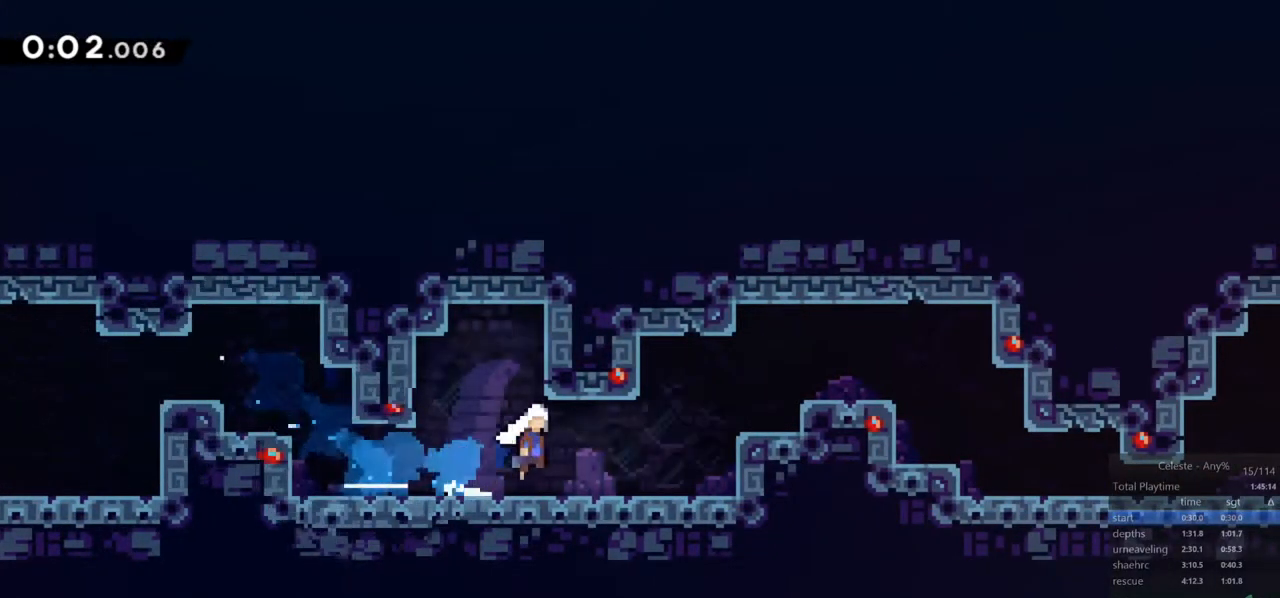
{"keys": ["dash", "down", "grab", "right"], "events": [[167, "jump2", "down"], [350, "jump2", "up"], [400, "dash", "down"], [400, "grab", "up"], [450, "jump", "up"], [500, "grab", "down"]]}
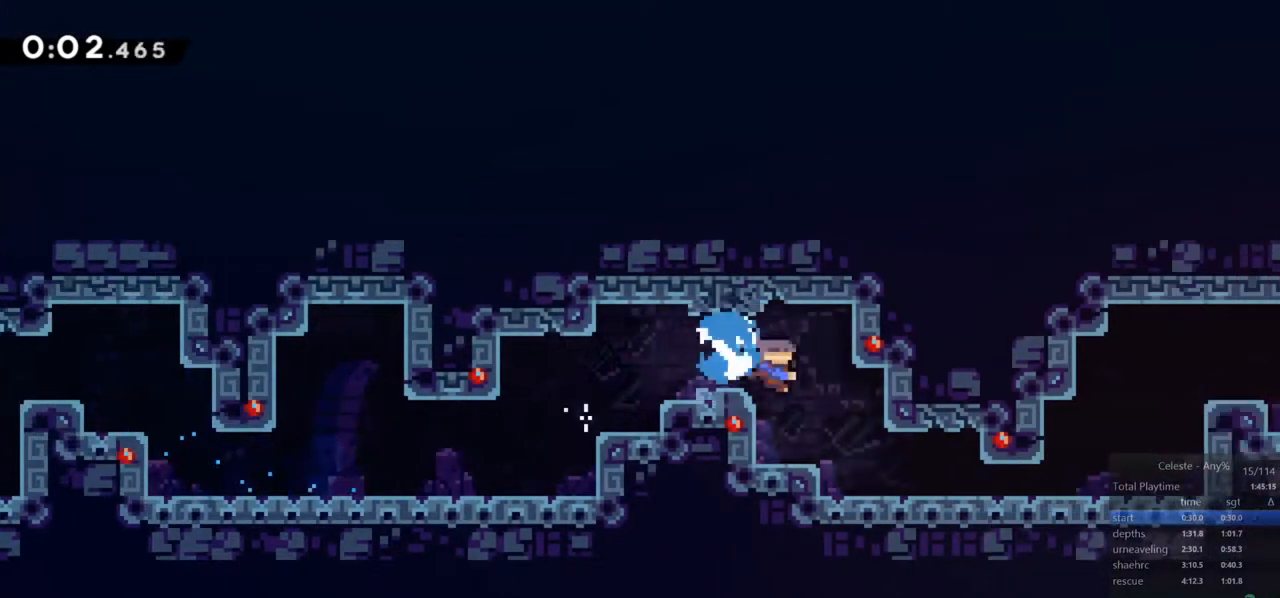
{"keys": ["down", "grab", "jump", "jump2", "right"], "events": [[83, "dash", "up"], [317, "jump", "down"], [467, "jump2", "down"]]}
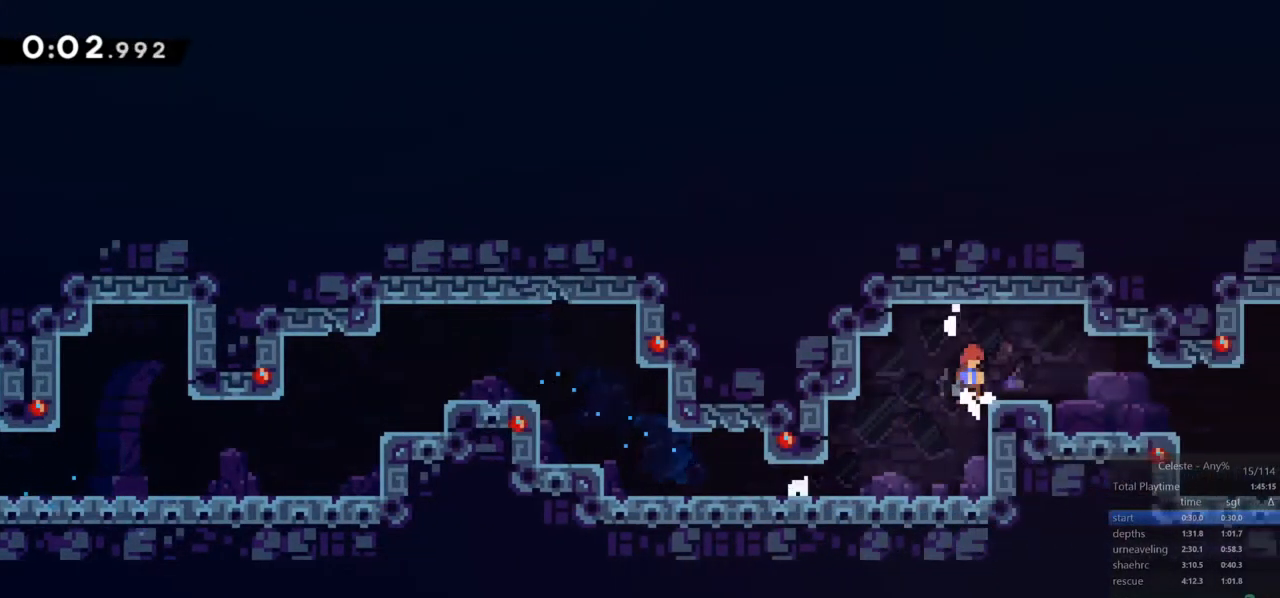
{"keys": ["down", "right"], "events": [[50, "jump2", "up"], [150, "dash", "down"], [150, "grab", "up"], [200, "jump", "up"], [283, "dash", "up"], [333, "jump", "down"], [383, "dash", "down"], [383, "jump", "up"], [483, "dash", "up"]]}
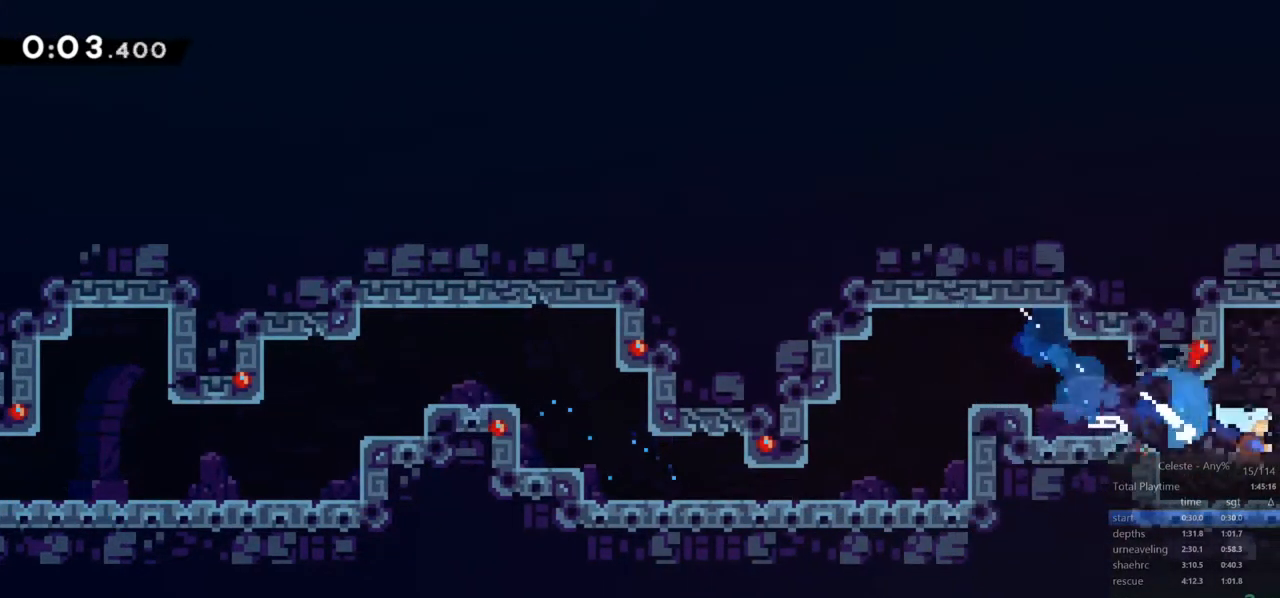
{"keys": ["down", "grab", "right"], "events": [[67, "dash", "down"], [217, "grab", "down"], [350, "dash", "up"]]}
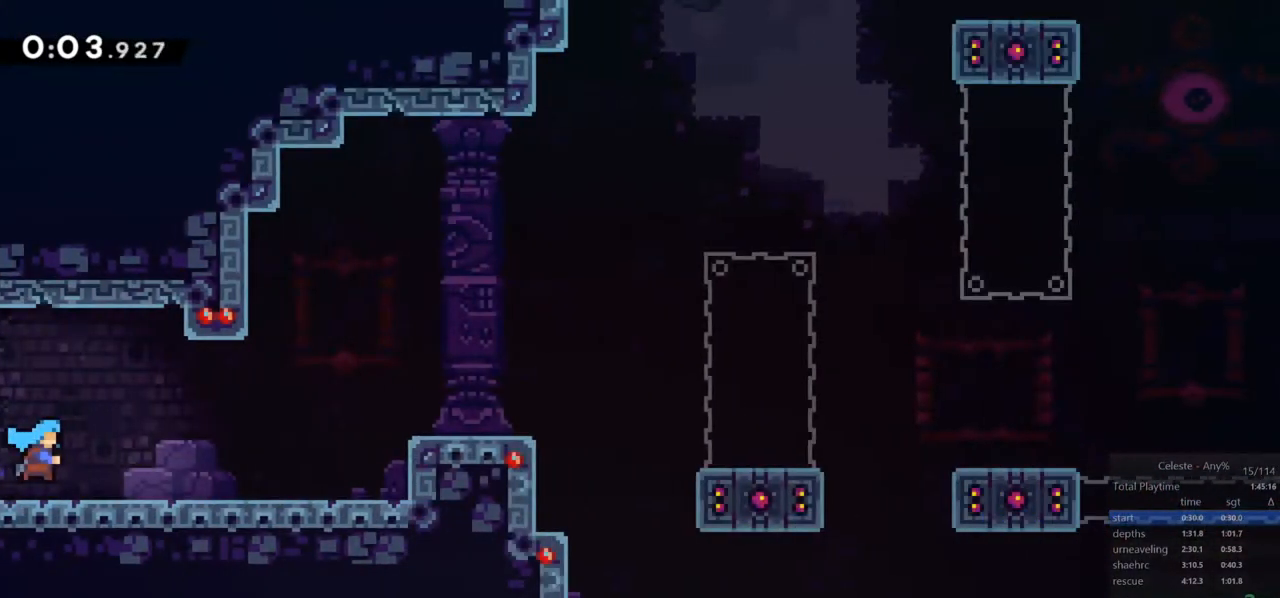
{"keys": ["grab", "jump", "jump2", "right"], "events": [[183, "down", "up"], [233, "jump", "down"], [467, "jump2", "down"]]}
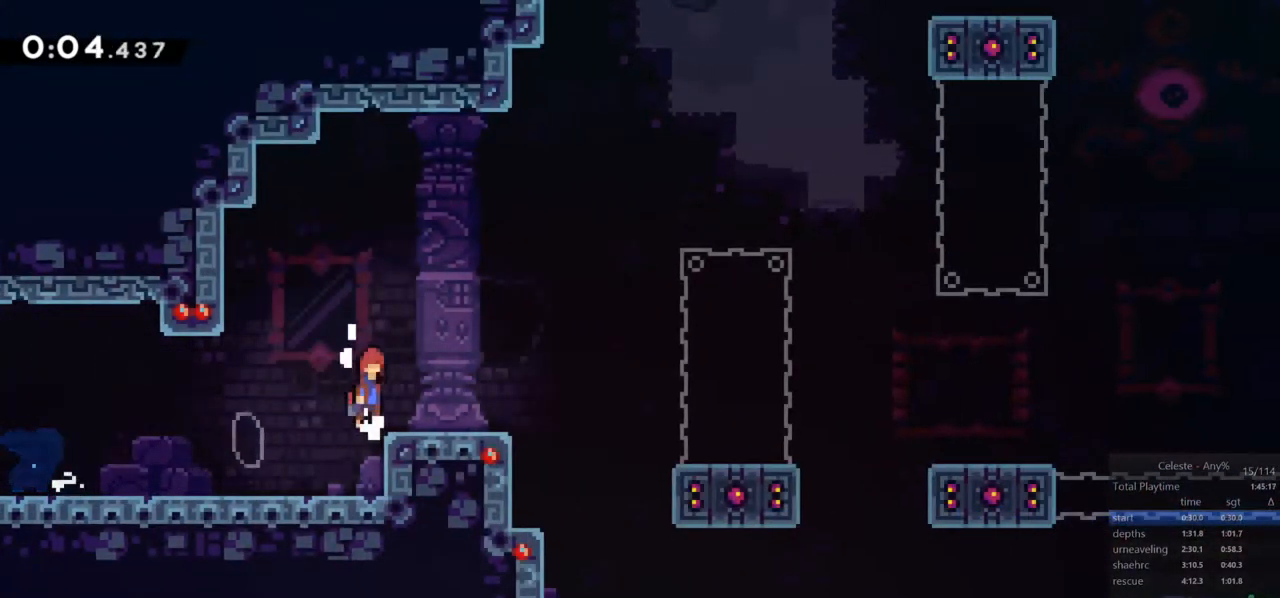
{"keys": ["dash", "jump", "right"], "events": [[200, "jump2", "up"], [250, "grab", "up"], [283, "dash", "down"], [333, "jump", "up"], [483, "jump", "down"]]}
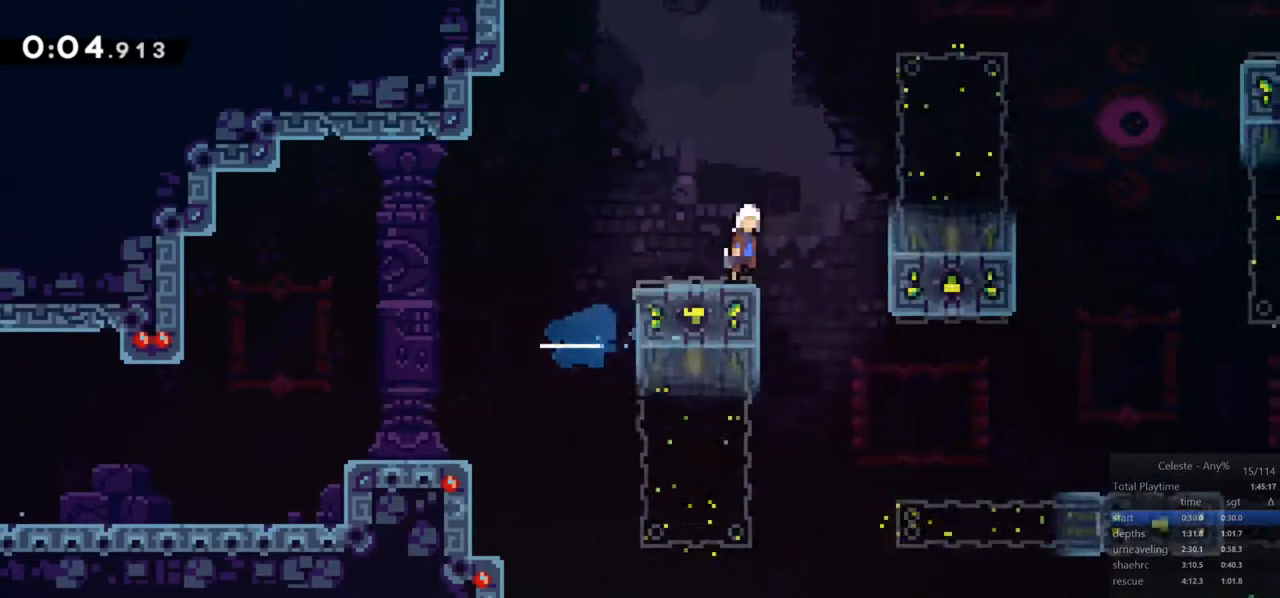
{"keys": ["dash", "jump", "right"], "events": [[33, "dash", "up"], [400, "dash", "down"]]}
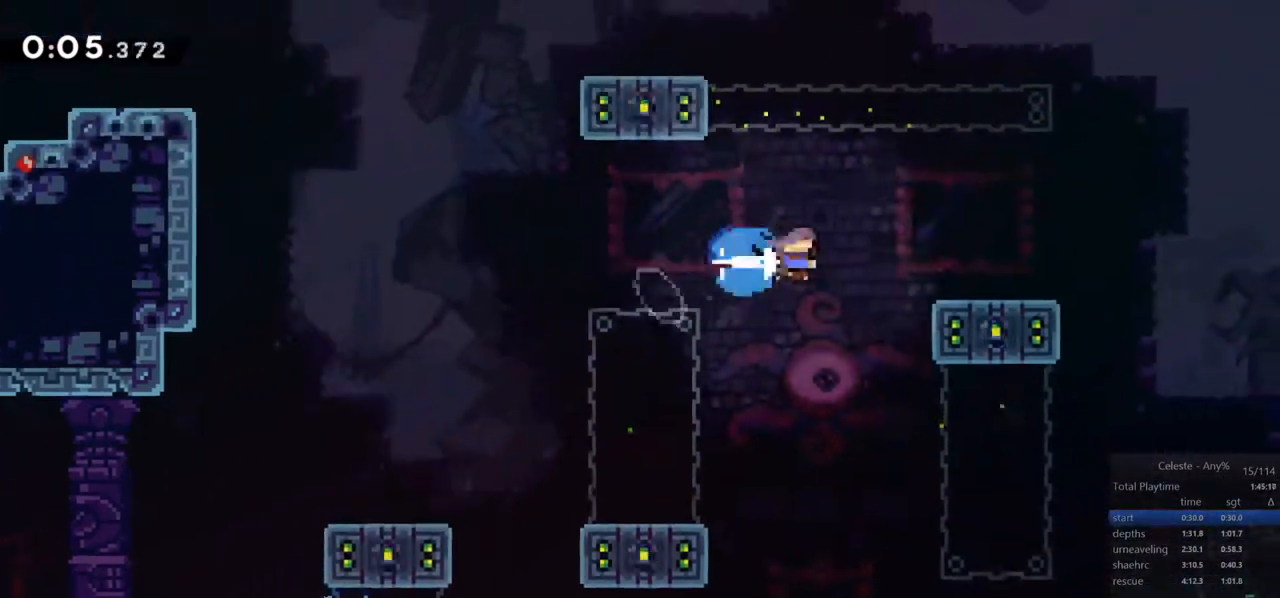
{"keys": ["dash", "down", "jump", "right"], "events": [[50, "jump", "up"], [83, "dash", "up"], [183, "down", "down"], [283, "dash", "down"], [467, "jump", "down"]]}
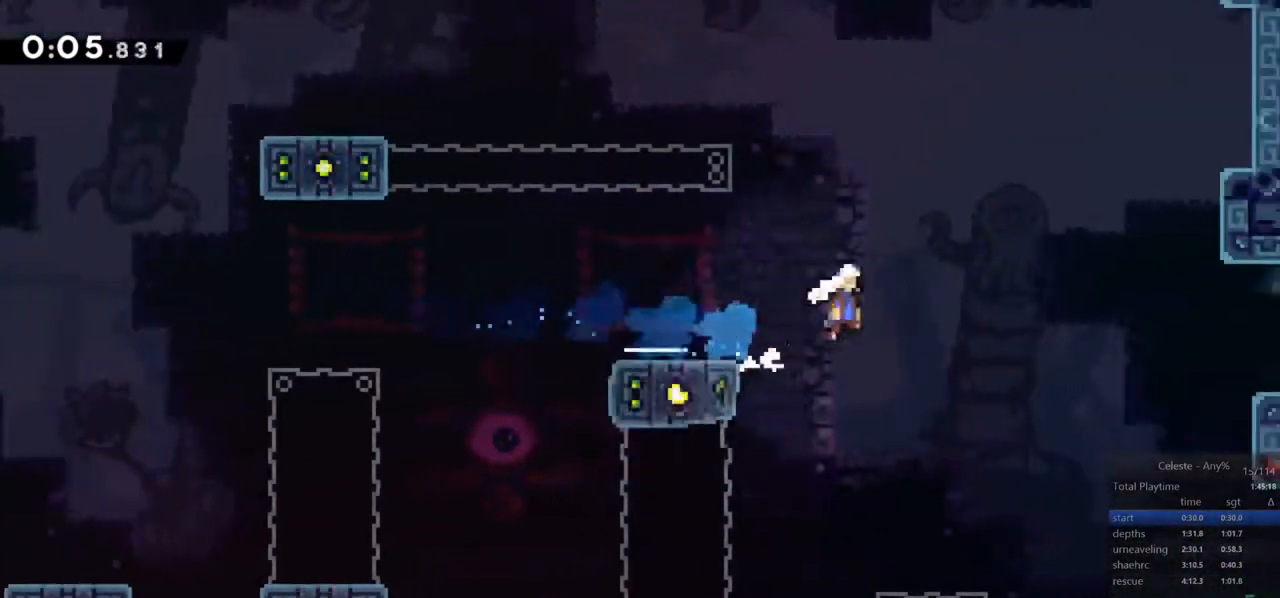
{"keys": ["down", "right"], "events": [[50, "dash", "up"], [283, "dash", "down"], [333, "jump", "up"], [483, "dash", "up"]]}
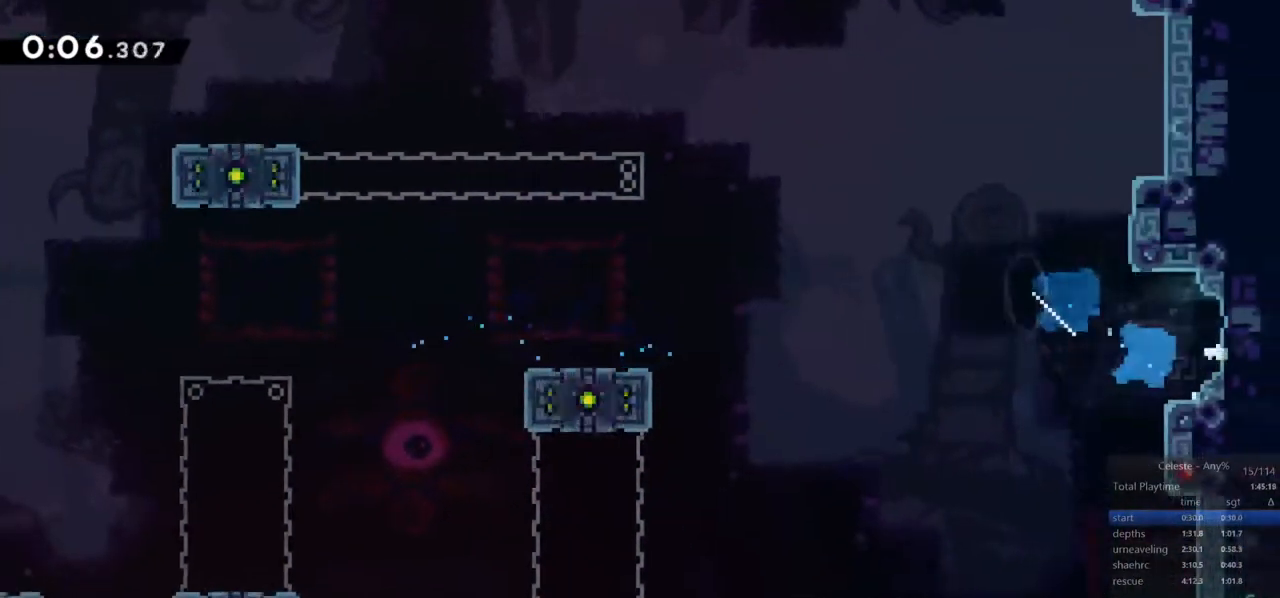
{"keys": ["down", "right"], "events": [[17, "jump", "down"], [67, "dash", "down"], [67, "jump", "up"], [217, "dash", "up"]]}
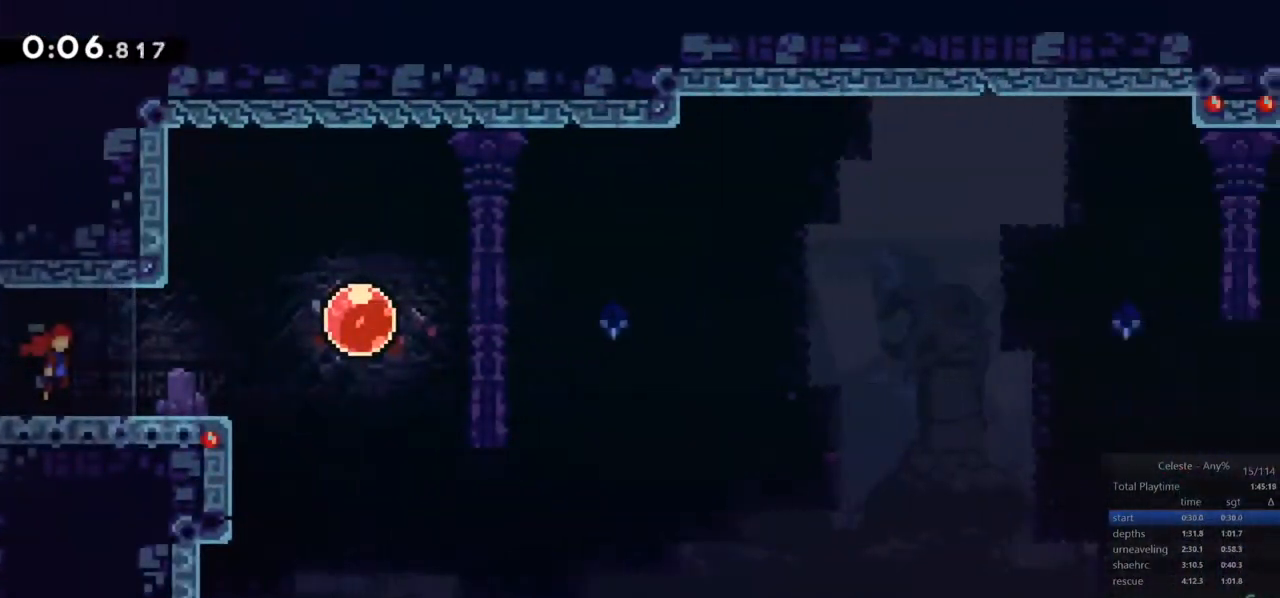
{"keys": ["dash", "jump", "right"], "events": [[267, "dash", "down"], [467, "dash", "up"], [467, "down", "up"], [467, "jump", "down"], [500, "dash", "down"]]}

- - - - -

Work order.
Only the text of the listing should be returned, exactly and in full; no image goes into the copy.

Result below.
{"keys": ["dash", "down", "grab", "right"], "events": [[167, "jump2", "down"], [350, "jump2", "up"], [400, "dash", "down"], [400, "grab", "up"], [450, "jump", "up"], [500, "grab", "down"]]}
{"keys": ["down", "grab", "jump", "jump2", "right"], "events": [[83, "dash", "up"], [317, "jump", "down"], [467, "jump2", "down"]]}
{"keys": ["down", "right"], "events": [[50, "jump2", "up"], [150, "dash", "down"], [150, "grab", "up"], [200, "jump", "up"], [283, "dash", "up"], [333, "jump", "down"], [383, "dash", "down"], [383, "jump", "up"], [483, "dash", "up"]]}
{"keys": ["down", "grab", "right"], "events": [[67, "dash", "down"], [217, "grab", "down"], [350, "dash", "up"]]}
{"keys": ["grab", "jump", "jump2", "right"], "events": [[183, "down", "up"], [233, "jump", "down"], [467, "jump2", "down"]]}
{"keys": ["dash", "jump", "right"], "events": [[200, "jump2", "up"], [250, "grab", "up"], [283, "dash", "down"], [333, "jump", "up"], [483, "jump", "down"]]}
{"keys": ["dash", "jump", "right"], "events": [[33, "dash", "up"], [400, "dash", "down"]]}
{"keys": ["dash", "down", "jump", "right"], "events": [[50, "jump", "up"], [83, "dash", "up"], [183, "down", "down"], [283, "dash", "down"], [467, "jump", "down"]]}
{"keys": ["down", "right"], "events": [[50, "dash", "up"], [283, "dash", "down"], [333, "jump", "up"], [483, "dash", "up"]]}
{"keys": ["down", "right"], "events": [[17, "jump", "down"], [67, "dash", "down"], [67, "jump", "up"], [217, "dash", "up"]]}
{"keys": ["dash", "jump", "right"], "events": [[267, "dash", "down"], [467, "dash", "up"], [467, "down", "up"], [467, "jump", "down"], [500, "dash", "down"]]}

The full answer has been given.